## The problem:
Find the line with "## Exponential Fourier" in the records below. Copy it and every line after it, up to and including the line with "From the definition".
★ ★ ★
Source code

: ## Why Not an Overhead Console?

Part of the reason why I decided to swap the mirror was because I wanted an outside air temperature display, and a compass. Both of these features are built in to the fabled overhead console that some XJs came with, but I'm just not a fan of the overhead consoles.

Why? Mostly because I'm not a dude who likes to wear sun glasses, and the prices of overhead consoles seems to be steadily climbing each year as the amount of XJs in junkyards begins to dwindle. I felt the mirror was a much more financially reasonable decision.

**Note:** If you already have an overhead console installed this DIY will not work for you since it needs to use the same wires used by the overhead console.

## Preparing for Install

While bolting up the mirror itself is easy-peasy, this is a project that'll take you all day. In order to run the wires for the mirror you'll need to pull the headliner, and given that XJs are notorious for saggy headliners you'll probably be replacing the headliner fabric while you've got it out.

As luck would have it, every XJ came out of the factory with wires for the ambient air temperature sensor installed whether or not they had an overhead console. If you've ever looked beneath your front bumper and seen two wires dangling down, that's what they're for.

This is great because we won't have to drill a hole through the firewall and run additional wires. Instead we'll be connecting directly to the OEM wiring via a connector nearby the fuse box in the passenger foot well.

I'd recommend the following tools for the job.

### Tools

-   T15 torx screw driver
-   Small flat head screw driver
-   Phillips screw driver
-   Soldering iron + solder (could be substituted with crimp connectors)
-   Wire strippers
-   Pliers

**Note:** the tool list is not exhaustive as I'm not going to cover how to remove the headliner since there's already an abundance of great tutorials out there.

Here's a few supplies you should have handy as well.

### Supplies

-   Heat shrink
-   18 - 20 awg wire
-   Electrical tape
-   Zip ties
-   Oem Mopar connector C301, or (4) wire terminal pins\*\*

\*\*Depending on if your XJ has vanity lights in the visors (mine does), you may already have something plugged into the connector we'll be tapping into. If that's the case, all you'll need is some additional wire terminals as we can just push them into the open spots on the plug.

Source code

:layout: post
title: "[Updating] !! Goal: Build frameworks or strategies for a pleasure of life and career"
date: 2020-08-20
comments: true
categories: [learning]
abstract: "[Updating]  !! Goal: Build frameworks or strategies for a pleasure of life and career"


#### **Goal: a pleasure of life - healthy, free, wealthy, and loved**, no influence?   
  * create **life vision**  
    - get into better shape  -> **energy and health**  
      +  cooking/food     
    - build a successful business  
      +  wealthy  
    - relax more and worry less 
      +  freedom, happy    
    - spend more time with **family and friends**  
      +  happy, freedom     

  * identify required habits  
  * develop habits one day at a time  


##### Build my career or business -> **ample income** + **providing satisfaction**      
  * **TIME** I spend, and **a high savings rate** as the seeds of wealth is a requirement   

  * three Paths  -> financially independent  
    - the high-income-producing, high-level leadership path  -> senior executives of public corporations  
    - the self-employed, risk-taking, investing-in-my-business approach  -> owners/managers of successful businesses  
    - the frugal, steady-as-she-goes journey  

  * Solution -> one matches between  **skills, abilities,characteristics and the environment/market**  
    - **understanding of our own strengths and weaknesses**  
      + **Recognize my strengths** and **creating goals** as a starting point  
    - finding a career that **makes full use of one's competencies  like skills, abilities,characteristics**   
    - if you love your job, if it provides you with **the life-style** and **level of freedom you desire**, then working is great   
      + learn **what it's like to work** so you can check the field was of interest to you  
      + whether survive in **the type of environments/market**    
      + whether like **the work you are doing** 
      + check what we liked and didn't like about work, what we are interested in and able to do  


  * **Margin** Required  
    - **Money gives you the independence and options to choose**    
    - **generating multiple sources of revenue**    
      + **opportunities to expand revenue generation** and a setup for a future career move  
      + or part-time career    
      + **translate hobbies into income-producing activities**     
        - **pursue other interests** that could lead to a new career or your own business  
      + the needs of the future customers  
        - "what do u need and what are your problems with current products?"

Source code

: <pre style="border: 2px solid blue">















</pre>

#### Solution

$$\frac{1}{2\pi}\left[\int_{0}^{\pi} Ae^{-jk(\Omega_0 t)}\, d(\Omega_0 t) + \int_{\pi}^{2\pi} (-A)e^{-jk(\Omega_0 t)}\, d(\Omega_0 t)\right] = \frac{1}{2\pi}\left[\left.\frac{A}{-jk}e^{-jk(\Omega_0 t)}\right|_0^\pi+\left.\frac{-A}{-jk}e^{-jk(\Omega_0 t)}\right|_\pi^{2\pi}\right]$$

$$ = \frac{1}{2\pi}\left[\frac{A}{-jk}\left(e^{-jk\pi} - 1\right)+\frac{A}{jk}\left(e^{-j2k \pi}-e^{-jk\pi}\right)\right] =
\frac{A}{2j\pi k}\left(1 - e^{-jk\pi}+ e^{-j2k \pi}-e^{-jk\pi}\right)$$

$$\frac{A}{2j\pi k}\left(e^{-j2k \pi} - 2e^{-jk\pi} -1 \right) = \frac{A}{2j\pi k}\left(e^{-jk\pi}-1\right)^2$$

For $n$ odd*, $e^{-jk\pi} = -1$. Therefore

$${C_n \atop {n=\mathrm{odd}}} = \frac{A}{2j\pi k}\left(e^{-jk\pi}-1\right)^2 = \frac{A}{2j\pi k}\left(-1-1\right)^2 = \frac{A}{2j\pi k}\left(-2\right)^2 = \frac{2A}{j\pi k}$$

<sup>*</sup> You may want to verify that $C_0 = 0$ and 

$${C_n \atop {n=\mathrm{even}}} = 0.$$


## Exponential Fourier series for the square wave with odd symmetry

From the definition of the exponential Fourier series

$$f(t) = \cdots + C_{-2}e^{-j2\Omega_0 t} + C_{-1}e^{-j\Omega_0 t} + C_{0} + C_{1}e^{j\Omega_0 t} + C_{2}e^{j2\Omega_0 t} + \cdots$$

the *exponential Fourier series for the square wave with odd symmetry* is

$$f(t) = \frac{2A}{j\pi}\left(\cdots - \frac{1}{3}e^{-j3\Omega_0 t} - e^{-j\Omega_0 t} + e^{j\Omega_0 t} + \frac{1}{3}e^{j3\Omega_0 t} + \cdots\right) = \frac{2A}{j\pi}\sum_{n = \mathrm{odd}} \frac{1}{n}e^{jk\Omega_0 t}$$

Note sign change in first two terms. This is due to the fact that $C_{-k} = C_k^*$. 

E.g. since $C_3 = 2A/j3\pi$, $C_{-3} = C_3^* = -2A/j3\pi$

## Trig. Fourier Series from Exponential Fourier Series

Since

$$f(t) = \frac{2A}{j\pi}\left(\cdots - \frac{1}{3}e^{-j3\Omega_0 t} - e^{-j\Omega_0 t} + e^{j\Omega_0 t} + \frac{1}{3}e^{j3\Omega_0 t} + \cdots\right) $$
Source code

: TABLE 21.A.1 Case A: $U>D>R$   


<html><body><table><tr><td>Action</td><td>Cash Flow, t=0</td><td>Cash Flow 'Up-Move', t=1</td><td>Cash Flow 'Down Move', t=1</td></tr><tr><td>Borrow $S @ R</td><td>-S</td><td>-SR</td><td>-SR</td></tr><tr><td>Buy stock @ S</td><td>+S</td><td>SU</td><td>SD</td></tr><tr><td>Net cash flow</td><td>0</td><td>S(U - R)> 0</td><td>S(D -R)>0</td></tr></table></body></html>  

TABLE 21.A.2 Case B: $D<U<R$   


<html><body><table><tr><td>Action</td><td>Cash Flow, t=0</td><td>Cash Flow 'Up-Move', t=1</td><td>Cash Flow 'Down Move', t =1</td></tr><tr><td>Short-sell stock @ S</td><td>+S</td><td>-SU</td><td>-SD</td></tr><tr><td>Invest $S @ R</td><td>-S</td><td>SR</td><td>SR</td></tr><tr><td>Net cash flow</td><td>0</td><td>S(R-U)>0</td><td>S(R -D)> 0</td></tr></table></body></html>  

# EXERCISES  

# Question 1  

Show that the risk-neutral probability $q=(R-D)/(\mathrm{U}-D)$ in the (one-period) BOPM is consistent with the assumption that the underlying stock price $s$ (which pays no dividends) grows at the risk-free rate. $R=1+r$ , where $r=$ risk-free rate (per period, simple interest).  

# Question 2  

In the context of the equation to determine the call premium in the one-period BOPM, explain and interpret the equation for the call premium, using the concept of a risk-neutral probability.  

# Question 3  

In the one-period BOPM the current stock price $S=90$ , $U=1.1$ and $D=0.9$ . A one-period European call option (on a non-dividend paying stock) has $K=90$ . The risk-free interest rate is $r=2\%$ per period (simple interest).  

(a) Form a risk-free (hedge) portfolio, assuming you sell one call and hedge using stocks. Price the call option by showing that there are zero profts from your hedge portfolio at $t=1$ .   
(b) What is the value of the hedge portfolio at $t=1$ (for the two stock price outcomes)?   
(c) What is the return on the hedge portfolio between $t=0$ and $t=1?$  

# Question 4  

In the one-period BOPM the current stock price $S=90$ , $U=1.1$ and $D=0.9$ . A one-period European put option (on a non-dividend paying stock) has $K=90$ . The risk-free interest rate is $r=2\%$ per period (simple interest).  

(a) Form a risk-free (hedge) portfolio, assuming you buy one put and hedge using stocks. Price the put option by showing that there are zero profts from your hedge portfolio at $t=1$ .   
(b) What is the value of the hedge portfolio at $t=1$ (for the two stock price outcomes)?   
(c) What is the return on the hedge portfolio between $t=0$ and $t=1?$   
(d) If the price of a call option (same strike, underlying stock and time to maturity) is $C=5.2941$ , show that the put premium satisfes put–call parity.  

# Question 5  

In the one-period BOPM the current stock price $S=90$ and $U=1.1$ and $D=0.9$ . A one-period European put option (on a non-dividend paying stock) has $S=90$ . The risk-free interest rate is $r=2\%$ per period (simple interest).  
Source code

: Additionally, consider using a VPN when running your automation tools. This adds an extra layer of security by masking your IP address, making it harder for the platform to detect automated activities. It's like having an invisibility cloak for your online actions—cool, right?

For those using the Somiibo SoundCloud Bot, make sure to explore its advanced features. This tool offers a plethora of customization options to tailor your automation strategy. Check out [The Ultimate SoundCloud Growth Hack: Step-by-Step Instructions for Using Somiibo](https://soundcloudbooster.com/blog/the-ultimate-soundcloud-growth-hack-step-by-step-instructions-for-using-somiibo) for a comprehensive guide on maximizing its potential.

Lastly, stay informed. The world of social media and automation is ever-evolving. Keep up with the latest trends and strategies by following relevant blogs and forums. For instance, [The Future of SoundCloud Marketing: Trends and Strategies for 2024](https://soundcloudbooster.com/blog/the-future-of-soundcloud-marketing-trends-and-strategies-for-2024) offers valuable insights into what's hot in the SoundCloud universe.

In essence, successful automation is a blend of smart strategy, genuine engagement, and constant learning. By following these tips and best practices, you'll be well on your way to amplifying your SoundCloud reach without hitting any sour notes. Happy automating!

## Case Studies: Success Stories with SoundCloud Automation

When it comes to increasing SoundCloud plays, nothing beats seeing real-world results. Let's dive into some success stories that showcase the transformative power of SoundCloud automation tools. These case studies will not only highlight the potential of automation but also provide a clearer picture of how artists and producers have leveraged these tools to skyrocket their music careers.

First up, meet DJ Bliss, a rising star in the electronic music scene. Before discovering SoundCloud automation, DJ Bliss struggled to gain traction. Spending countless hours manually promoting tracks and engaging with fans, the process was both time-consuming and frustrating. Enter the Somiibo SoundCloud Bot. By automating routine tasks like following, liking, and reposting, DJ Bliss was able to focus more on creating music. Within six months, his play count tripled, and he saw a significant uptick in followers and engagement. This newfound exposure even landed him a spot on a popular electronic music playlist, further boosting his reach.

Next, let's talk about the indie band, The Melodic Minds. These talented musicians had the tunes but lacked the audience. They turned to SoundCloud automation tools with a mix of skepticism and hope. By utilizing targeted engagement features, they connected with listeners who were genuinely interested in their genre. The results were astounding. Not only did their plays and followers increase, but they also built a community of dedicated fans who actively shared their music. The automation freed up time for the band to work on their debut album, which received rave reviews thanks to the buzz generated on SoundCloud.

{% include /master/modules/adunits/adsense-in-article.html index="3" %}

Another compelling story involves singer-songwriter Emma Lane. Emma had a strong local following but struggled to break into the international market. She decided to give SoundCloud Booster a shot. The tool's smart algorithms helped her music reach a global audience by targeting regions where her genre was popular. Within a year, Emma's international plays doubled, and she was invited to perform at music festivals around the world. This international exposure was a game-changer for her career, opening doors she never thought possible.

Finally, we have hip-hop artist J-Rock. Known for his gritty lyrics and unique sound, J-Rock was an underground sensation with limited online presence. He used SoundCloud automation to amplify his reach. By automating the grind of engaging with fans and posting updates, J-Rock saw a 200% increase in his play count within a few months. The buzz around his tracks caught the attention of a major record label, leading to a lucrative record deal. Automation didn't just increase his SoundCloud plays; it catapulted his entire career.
★ ★ ★
## Your solution:
## Exponential Fourier series for the square wave with odd symmetry

From the definition of the exponential Fourier series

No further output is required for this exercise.